> Required tasks:
a. According to the excerpt on smartphone vital-sign measurement, which smartphone camera records the video-PPG signal?
b. Please repeat the stretch from "Finally, following points" through "around the globe)." in the excerpt on smartphone vital-sign measurement, replacing "proposed solution" with "smartphone tool".
c. List each use case scenario that the excerpt on smartphone vital-sign measurement names for governments' policies and guidelines.

***** Extracted text

Finally, following points are also worth mentioning. (1) The proposed solution is probably best claimed as a self-help or self-testing tool, i.e., it is not a replacement for the gold-standard medical devices (e.g., traditional contact-based 12-lead ECG machines) in the hospital. (2) Once the clinical trials of our proposed solution are over and successful, the next immediate and logical step is to seek approval from the food and drug authority (FDA). Such approval will facilitate our proposed solution to reach its true potential (to help millions of people around the globe).

Conclusion

This work demonstrated the feasibility of using a smartphone as an initial diagnostic tool to measure one’s body vitals, i.e., pulse rate, SpO2, and respiratory rate, and a single-lead ECG. A number of custom-built CNNs and FFNNs (including a vision transformer and a CLIP model) were implemented to extract the body vitals as well as the single-lead ECG from the video-PPG signal recorded from the rear camera of the smartphone. Rapid self-testing of body vitals allows ubiquitous monitoring of one’s well-being (e.g., self-monitoring for covid19 symptoms). Similarly, rapid self-acquisition of a single-lead ECG allows early detection of atrial fibrillation (abnormal heartbeat), which in turn could enable early intervention in response to a range of cardiovascular diseases, and could help save many precious lives. Overall, our work has the potential to revolutionize the healthcare systems as it could reduce the burden on healthcare facilities and could lead to a reduction in health insurance costs. This work invites smartphone manufacturers and Android app developers to deliberate and standardize algorithms to measure body vitals and single-lead ECG, as well as governments to devise policies and guidelines for the following use case scenarios: remote healthcare (i.e., people living in remote and far-away areas), patient-centric healthcare (i.e., chronic and palliative care at-home patients), mobile health (i.e., monitoring of well-being of various long-journey expeditions, e.g., sea/marine expeditions), fitness, and sports, etc.

**********
***** Record extracts

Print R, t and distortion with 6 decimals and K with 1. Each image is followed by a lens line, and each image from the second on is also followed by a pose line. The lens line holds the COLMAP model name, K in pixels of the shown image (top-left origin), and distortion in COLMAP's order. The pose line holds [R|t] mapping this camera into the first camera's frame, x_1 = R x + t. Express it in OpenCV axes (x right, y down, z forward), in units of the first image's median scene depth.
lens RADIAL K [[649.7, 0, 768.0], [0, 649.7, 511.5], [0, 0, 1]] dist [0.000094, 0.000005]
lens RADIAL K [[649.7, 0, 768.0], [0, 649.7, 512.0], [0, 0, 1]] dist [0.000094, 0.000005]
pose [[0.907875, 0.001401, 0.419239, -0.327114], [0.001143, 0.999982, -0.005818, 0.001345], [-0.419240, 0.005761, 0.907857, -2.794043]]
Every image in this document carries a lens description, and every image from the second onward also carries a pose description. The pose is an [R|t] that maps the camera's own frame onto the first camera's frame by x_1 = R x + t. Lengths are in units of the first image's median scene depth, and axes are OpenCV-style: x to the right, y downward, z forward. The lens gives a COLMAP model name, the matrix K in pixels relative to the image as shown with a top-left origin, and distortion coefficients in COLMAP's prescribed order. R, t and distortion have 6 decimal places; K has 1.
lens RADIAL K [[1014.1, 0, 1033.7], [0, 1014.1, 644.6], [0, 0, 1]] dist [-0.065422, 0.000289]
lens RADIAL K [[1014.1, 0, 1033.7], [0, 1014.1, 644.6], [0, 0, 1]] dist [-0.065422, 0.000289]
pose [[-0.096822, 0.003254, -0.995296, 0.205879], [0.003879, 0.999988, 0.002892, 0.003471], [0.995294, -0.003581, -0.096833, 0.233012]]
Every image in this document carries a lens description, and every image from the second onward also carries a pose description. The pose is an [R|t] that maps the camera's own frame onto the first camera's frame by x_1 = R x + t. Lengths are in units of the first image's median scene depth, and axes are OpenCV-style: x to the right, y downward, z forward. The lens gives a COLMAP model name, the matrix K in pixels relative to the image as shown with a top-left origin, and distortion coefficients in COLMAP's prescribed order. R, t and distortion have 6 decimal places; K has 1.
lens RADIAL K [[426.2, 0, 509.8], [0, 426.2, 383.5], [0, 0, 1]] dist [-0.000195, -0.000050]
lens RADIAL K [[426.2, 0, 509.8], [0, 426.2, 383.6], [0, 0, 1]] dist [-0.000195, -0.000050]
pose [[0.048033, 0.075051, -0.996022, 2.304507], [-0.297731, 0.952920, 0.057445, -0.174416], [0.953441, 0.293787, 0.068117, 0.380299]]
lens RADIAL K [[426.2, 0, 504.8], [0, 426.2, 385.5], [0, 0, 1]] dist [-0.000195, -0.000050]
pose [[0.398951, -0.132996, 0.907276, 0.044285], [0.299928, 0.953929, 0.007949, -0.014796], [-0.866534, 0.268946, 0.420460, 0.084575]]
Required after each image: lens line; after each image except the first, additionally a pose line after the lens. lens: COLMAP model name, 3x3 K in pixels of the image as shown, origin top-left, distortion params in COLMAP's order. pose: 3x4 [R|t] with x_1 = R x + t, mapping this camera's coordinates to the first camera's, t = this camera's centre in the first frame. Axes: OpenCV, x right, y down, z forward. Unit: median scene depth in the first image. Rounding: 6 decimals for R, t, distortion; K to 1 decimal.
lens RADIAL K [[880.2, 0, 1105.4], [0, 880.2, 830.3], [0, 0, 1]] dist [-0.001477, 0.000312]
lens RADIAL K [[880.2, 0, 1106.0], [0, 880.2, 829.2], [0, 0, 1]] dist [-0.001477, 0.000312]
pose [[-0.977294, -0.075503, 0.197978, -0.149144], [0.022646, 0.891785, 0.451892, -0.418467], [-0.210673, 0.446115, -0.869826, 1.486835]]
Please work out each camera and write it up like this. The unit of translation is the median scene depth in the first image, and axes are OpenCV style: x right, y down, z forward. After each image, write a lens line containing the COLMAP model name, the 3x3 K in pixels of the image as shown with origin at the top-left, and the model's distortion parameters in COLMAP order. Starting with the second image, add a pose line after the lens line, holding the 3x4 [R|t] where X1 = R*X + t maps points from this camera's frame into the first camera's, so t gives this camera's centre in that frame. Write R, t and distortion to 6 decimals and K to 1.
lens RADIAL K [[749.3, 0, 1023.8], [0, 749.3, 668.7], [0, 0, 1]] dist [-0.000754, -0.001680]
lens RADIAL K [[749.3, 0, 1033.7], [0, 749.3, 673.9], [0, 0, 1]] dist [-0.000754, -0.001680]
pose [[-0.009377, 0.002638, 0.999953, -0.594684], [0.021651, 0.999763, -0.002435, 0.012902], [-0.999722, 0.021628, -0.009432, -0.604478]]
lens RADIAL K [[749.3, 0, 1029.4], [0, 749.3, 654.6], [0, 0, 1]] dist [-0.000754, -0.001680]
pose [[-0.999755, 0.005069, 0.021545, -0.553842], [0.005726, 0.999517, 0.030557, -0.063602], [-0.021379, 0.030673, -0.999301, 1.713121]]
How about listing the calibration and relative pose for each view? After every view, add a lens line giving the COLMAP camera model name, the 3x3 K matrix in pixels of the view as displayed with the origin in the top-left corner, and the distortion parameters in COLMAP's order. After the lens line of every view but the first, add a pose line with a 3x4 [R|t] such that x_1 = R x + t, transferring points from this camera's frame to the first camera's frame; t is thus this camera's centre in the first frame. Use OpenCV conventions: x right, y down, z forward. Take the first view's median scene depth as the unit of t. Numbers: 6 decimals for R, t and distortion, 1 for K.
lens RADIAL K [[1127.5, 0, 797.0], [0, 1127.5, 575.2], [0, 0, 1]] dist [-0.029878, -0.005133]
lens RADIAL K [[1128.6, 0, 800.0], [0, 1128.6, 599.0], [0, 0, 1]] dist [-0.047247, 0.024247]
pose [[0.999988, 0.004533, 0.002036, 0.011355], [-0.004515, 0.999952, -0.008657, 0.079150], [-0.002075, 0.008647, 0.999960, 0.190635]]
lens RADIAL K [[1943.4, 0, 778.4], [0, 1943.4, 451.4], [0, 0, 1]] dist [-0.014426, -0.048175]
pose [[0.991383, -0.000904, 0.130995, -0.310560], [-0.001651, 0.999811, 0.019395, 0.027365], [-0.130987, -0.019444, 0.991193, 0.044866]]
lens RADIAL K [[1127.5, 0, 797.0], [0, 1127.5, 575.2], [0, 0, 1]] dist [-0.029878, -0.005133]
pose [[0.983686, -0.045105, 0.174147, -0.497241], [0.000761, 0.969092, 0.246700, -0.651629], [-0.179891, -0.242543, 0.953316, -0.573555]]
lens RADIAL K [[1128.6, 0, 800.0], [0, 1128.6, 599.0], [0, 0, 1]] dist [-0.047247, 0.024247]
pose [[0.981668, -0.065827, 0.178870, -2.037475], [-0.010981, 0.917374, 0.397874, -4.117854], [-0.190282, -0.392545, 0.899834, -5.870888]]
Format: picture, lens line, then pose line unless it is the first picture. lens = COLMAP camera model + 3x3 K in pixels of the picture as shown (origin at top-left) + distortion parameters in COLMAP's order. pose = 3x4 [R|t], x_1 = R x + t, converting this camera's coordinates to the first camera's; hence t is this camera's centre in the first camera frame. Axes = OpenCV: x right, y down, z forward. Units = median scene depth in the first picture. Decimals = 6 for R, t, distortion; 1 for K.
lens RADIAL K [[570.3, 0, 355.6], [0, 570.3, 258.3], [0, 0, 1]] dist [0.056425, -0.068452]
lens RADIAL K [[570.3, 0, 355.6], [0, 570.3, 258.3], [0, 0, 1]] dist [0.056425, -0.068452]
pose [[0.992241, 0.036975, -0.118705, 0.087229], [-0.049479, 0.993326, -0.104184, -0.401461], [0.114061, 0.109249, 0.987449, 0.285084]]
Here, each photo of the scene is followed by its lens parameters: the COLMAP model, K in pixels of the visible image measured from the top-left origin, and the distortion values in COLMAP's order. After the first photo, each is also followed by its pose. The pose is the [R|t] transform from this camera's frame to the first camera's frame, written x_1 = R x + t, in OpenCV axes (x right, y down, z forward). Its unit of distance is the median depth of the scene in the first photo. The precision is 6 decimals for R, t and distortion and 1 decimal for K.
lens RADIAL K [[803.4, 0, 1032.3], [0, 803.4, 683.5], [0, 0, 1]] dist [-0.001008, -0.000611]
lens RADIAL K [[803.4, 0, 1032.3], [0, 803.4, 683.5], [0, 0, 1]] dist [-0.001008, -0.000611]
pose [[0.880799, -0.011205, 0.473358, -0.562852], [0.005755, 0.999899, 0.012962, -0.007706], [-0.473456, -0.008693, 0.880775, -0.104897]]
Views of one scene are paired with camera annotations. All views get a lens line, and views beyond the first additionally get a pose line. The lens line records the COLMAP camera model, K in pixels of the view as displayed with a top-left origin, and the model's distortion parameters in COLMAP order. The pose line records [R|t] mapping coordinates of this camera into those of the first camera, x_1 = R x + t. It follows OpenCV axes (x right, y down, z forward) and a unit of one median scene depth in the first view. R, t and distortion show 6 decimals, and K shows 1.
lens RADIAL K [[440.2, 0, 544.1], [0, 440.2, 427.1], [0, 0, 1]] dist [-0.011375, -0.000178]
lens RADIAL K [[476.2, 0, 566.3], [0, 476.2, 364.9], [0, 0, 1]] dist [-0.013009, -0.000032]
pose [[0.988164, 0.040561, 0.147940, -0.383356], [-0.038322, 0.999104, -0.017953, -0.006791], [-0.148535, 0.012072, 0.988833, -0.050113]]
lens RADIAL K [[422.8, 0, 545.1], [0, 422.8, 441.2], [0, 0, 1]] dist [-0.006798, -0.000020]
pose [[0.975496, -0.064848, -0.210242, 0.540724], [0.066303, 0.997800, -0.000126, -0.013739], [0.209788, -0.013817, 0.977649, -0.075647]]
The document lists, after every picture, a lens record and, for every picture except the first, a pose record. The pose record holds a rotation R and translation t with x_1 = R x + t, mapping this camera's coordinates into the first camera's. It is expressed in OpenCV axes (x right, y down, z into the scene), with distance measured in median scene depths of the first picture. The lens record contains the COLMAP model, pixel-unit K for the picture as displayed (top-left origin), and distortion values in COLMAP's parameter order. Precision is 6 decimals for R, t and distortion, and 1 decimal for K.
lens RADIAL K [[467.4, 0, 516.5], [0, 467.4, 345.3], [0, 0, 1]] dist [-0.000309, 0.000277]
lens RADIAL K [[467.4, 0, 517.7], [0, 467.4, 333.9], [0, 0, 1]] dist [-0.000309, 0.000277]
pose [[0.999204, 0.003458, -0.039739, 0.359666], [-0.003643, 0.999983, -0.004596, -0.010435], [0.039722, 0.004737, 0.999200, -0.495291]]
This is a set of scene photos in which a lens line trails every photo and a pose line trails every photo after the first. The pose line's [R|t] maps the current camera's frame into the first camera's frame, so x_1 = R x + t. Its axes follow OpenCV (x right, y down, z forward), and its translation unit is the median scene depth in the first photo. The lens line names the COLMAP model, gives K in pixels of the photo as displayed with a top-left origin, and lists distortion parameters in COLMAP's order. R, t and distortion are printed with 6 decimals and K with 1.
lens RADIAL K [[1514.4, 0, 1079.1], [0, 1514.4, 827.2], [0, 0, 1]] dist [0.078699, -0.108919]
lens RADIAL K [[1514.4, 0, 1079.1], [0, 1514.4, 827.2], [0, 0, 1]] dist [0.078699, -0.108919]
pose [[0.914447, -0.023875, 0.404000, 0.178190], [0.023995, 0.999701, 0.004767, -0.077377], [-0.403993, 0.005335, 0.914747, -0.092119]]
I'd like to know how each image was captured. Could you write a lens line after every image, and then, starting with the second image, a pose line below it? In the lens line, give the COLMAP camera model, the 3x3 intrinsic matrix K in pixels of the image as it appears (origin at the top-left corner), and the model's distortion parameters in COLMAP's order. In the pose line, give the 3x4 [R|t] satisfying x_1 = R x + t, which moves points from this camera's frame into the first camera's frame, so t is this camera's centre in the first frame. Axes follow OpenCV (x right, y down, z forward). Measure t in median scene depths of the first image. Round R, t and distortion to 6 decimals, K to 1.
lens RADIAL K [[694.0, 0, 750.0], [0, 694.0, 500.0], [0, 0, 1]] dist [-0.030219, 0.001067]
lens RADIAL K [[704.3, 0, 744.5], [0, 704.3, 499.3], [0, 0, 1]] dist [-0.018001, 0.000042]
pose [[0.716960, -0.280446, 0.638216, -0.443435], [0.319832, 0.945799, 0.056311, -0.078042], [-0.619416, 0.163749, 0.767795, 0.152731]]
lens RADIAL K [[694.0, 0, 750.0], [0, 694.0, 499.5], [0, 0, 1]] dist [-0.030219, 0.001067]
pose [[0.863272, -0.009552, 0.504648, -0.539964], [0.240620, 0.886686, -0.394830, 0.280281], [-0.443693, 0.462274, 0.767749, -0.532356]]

**********

> Answers to the exercise:
a. The rear camera.

b.
Finally, following points are also worth mentioning. (1) The smartphone tool is probably best claimed as a self-help or self-testing tool, i.e., it is not a replacement for the gold-standard medical devices (e.g., traditional contact-based 12-lead ECG machines) in the hospital. (2) Once the clinical trials of our smartphone tool are over and successful, the next immediate and logical step is to seek approval from the food and drug authority (FDA). Such approval will facilitate our smartphone tool to reach its true potential (to help millions of people around the globe).

c. Remote healthcare, patient-centric healthcare, mobile health, fitness, and sports.